Here are two stories that caught our eye this week:
1) Struggling To Return Capital Part II
“We already thought 2025 was going to be a challenging year for distributions…It’s going to be even harder than we thought.” — Ian Charles, managing partner of Arctos Partners.
Private equity and hedge funds were already struggling to return capital. We wrote about it last month.
But things are becoming more uncertain. Geopolitically. Economically. You name it.
Uncertainty breeds indecision.
Private equity is predicated on decisions — specifically going public or through mergers and acquisitions. Without it, private equity firms’ business model entirely freezes up.
That’s what we’re seeing today. More from the Wall Street Journal (emphasis added):
“One of Wall Street’s most consistent profit engines is close to breaking down.
Even before President Trump’s tariff chaos, buyout firms had been struggling to sell their portfolio companies and return money to anxious investors. Now recession fears and market turmoil have brought dealmaking to a near standstill.
Shares of Apollo Global Management, Blackstone, KKR, and other private-equity fund managers are down 20% or more this year, far worse than the S&P 500’s sharp losses.
The longer the deal logjam lasts, the harder it will be for firms to hand money back to clients such as pensions and endowments.

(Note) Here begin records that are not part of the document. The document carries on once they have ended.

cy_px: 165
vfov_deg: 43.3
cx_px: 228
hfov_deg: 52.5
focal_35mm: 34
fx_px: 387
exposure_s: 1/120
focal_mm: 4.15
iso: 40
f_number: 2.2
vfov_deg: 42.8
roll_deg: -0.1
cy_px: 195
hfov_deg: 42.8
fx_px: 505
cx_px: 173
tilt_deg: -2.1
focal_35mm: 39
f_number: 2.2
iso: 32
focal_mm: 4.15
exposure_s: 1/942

The amount of unrealized value the funds owe their investors has hit record levels, according to an analysis by credit-ratings firm Moody’s Ratings. That makes it tougher for the firms to raise new funds.

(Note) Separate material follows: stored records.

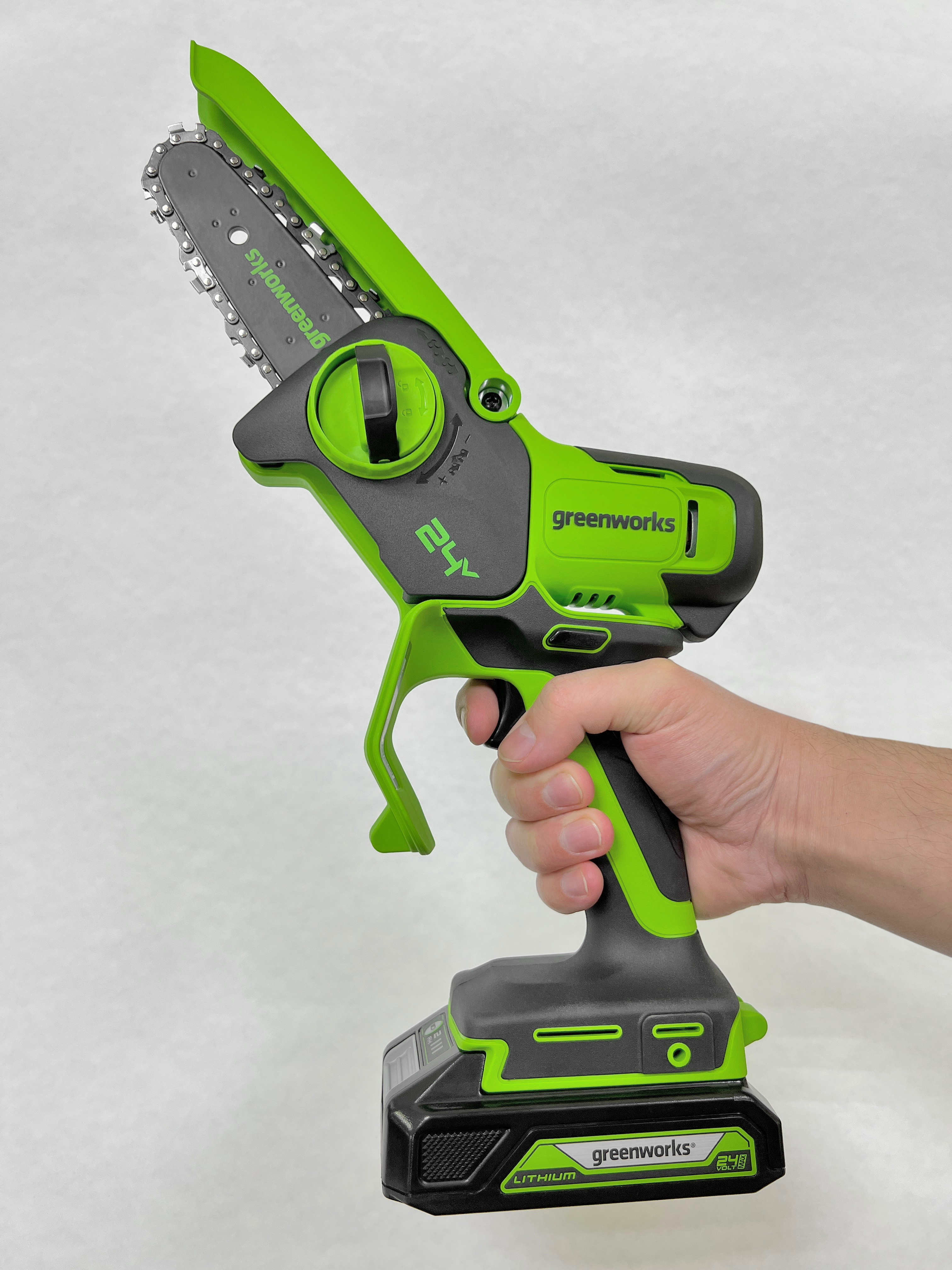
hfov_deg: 53.1
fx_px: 953
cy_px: 635
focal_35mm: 26
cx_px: 476
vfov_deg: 67.3
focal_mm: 5.7
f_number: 1.5
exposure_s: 1/100
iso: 40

“We aren’t even in a recession now, and we’re already at a point where things are incredibly challenging,” said Hugh MacArthur, chairman for private equity at Bain & Co.
Firms are sitting on a record 29,000 companies worth $3.6 trillion, half of which they have owned for five years or more, he said. Clients are becoming less willing to make new investments and buyout fundraising dropped by almost 25% last year, he said.
Even Blackstone is feeling the pain. The private-equity giant, which reported first-quarter earnings Thursday, said market volatility might lead North American institutional investors to “slow down decision-making” about allocating money due to expectations of lower payouts. The firm has other fast-growing businesses including private lending and private wealth.”
This “logjam” perpetuates a negative feedback loop… whereby no future deal flow gets done until these companies exit. No deal flow. No price discovery. Complete freeze.
What’s worse, these private equity firms don’t have cash on hand to take advantage of what could be good prices.
The amount of money firms have on hand, or “dry powder,” relative to the amount they have locked up in unsold companies is at a record low, according to Moody’s.
Liquidity is everything. These firms don’t have it on the buy side or the sell side.
Not good.
2) Spotify Raises Prices… Again
Don’t worry U.S. subscribers. You were spared.
Spotify is raising prices for its European and Latin American subscribers.
Spotify’s capital expenditures have remained steady the last couple years… meaning price increases pretty much flow straight to the bottom line.
Longtime readers know Spotify has been crushing it recently due to the mea culpa by its founder and CEO Daniel Ek.
Ek decided to focus on profits instead of growth.
And, as a result, Spotify stock broke out to all-time new highs.
In fact, Spotify’s stock is up over 30% this year alone and hovering at its highs while every stock has been beaten down in this year’s bear market.
Music has shown to be “recession proof.” Spotify wouldn’t increase prices if it wasn’t confident subscribers would pay.
Digital products aren’t affected by tariffs either. Which is why its stock has outperformed.
Separately, investment bank TD Cowen showed “consumer spending on recorded music relative to overall personal consumption expenditures remains at less than half the level reached during the peaks in the 1990s, before the industry was disrupted by digital distribution.”
That’s why investors are rewarding Spotify’s stock. It should continue to outperform.
Good investing,
Lance
DISCLAIMER: This is solely our opinion based on our observations and interpretations of events. This should not be construed as personal investment advice.